### Work task
Your answer should be the entire listing, printed exactly.

### Dataset
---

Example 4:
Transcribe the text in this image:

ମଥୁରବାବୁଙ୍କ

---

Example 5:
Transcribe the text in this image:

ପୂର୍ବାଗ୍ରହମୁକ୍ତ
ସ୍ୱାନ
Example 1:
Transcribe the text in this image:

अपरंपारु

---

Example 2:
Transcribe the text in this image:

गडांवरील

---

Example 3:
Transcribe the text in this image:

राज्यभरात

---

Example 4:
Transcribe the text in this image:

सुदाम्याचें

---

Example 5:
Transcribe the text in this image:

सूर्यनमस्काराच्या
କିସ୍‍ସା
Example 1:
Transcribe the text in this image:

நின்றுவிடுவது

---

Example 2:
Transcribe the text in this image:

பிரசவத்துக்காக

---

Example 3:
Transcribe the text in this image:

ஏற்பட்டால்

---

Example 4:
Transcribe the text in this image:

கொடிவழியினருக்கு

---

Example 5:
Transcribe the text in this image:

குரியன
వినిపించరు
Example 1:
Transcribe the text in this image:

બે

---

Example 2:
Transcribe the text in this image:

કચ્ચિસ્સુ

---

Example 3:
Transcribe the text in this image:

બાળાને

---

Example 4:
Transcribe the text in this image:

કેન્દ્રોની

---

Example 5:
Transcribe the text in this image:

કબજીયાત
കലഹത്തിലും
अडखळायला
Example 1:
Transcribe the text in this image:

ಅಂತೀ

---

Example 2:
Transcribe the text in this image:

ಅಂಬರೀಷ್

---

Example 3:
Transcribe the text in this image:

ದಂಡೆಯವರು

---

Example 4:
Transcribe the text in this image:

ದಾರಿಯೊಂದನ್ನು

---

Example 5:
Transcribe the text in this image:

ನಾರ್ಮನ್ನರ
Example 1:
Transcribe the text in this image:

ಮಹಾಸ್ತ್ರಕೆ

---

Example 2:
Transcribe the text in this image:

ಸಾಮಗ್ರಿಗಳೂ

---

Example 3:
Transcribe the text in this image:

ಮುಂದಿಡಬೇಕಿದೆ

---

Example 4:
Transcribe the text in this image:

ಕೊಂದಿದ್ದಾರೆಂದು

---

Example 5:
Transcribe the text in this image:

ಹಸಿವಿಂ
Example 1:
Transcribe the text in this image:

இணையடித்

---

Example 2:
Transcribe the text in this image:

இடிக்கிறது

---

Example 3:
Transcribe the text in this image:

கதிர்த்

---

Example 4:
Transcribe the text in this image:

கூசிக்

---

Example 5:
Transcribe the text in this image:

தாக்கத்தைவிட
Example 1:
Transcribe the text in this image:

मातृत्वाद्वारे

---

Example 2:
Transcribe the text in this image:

### Result of the task
---

Example 4:
Transcribe the text in this image:

ମଥୁରବାବୁଙ୍କ

---

Example 5:
Transcribe the text in this image:

ପୂର୍ବାଗ୍ରହମୁକ୍ତ
ସ୍ୱାନ
Example 1:
Transcribe the text in this image:

अपरंपारु

---

Example 2:
Transcribe the text in this image:

गडांवरील

---

Example 3:
Transcribe the text in this image:

राज्यभरात

---

Example 4:
Transcribe the text in this image:

सुदाम्याचें

---

Example 5:
Transcribe the text in this image:

सूर्यनमस्काराच्या
କିସ୍‍ସା
Example 1:
Transcribe the text in this image:

நின்றுவிடுவது

---

Example 2:
Transcribe the text in this image:

பிரசவத்துக்காக

---

Example 3:
Transcribe the text in this image:

ஏற்பட்டால்

---

Example 4:
Transcribe the text in this image:

கொடிவழியினருக்கு

---

Example 5:
Transcribe the text in this image:

குரியன
వినిపించరు
Example 1:
Transcribe the text in this image:

બે

---

Example 2:
Transcribe the text in this image:

કચ્ચિસ્સુ

---

Example 3:
Transcribe the text in this image:

બાળાને

---

Example 4:
Transcribe the text in this image:

કેન્દ્રોની

---

Example 5:
Transcribe the text in this image:

કબજીયાત
കലഹത്തിലും
अडखळायला
Example 1:
Transcribe the text in this image:

ಅಂತೀ

---

Example 2:
Transcribe the text in this image:

ಅಂಬರೀಷ್

---

Example 3:
Transcribe the text in this image:

ದಂಡೆಯವರು

---

Example 4:
Transcribe the text in this image:

ದಾರಿಯೊಂದನ್ನು

---

Example 5:
Transcribe the text in this image:

ನಾರ್ಮನ್ನರ
Example 1:
Transcribe the text in this image:

ಮಹಾಸ್ತ್ರಕೆ

---

Example 2:
Transcribe the text in this image:

ಸಾಮಗ್ರಿಗಳೂ

---

Example 3:
Transcribe the text in this image:

ಮುಂದಿಡಬೇಕಿದೆ

---

Example 4:
Transcribe the text in this image:

ಕೊಂದಿದ್ದಾರೆಂದು

---

Example 5:
Transcribe the text in this image:

ಹಸಿವಿಂ
Example 1:
Transcribe the text in this image:

இணையடித்

---

Example 2:
Transcribe the text in this image:

இடிக்கிறது

---

Example 3:
Transcribe the text in this image:

கதிர்த்

---

Example 4:
Transcribe the text in this image:

கூசிக்

---

Example 5:
Transcribe the text in this image:

தாக்கத்தைவிட
Example 1:
Transcribe the text in this image:

मातृत्वाद्वारे

---

Example 2:
Transcribe the text in this image:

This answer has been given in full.